VitaEX: A Web Prototype for Curriculum Vitae Analysis and AI-Driven Job Matching
摘要
Recruiters now depend on applicant-tracking systems (ATS) that filter between 75% and 98% of résumés before a human review, often rejecting qualified graduates whose CVs lack machine-readable keywords. This automated gatekeeping disproportionately harms junior professionals in Artificial Intelligence (AI) across Mexico’s emerging tech hubs. VitaEX tackles the problem by shifting the ATS from gatekeeper to mentor, showing students what to add, why it matters, and how it aligns with real vacancies. The prototype is a three-tier web platform—React front-end, Django REST controller, MongoDB/PostgreSQL data layer—developed through the Spiral Model. A resilient Python scraper harvested LinkedIn postings from November 2024 to May 2025 for eight AI roles across five Mexican cities. Using the CRISP-DM framework, the team cleaned and normalized 5k+ vacancies, then mined more than 500,000 interpretable association rules with Apriori, creating a hybrid recommender that fuses rule confidence with SBERT cosine similarity.

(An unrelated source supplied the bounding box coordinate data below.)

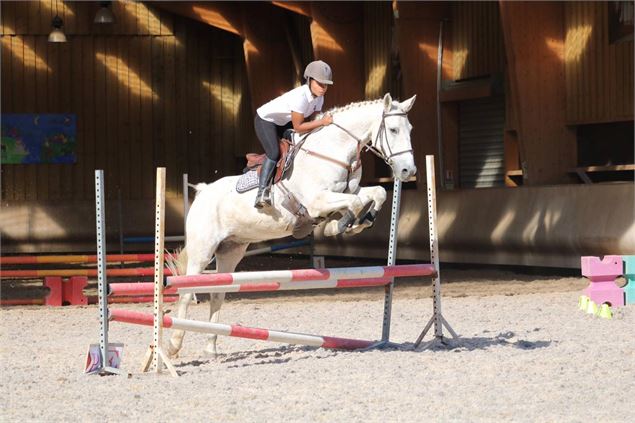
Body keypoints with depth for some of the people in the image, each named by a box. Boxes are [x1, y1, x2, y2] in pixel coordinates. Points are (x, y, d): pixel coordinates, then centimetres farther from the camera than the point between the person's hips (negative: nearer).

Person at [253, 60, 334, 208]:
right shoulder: (300, 96, -35)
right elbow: (298, 127, -30)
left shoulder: (319, 98, -10)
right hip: (265, 120, -9)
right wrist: (322, 122, -32)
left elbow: (310, 119, 0)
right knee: (274, 153, -25)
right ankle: (262, 193, -23)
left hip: (283, 122, 9)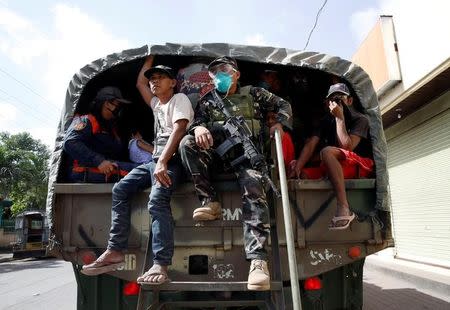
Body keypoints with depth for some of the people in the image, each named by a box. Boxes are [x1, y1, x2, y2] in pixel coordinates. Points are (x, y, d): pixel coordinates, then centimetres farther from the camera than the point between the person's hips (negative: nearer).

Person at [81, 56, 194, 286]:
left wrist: (163, 162, -26)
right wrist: (151, 56, 40)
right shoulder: (156, 103, 26)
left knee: (157, 200, -30)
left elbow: (178, 131, -14)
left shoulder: (180, 99, 2)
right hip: (155, 160, 8)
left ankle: (160, 265, -34)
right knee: (120, 190, -6)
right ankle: (115, 251, -8)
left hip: (172, 160, -8)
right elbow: (140, 83, 38)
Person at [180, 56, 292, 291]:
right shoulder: (207, 101, 21)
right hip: (218, 151, 2)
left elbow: (283, 106, 23)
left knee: (253, 187, -31)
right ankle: (210, 202, -21)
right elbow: (197, 120, 4)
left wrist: (279, 125, 3)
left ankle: (258, 259, -38)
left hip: (247, 152, -2)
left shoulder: (252, 93, 19)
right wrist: (198, 128, -21)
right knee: (187, 143, -26)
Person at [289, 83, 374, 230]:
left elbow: (346, 147, -19)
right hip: (333, 169, 6)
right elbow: (310, 144, -1)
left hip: (361, 166, -6)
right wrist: (297, 168, -15)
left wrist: (340, 118, -14)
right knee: (303, 174, -16)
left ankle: (343, 209, -39)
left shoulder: (360, 119, -2)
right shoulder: (327, 121, 14)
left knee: (327, 151, -34)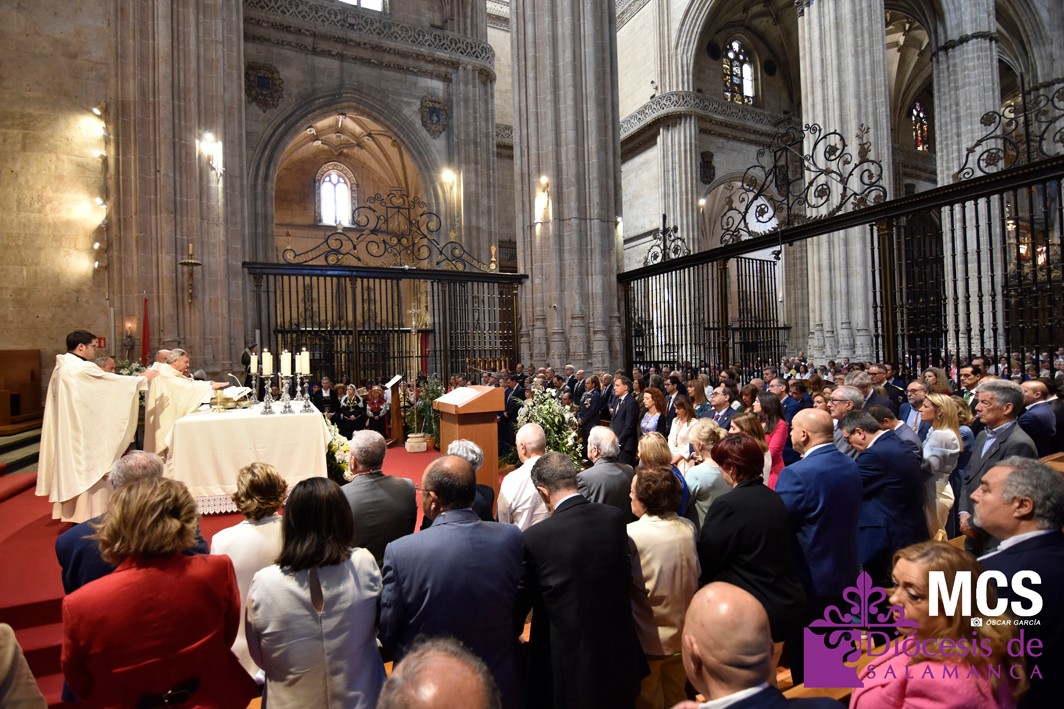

Beyond raw metrics, VitaEX delivers transparent explanations that boost ATS pass rates, raise skill awareness, and promote regional equity. This article synthesizes every major facet of the Spanish thesis—literature review, large-scale data collection, rule-based recommendation, and full-stack architecture—demonstrating how interpretable data-mining and modern web engineering can narrow the employability gap for AI graduates in developing economies.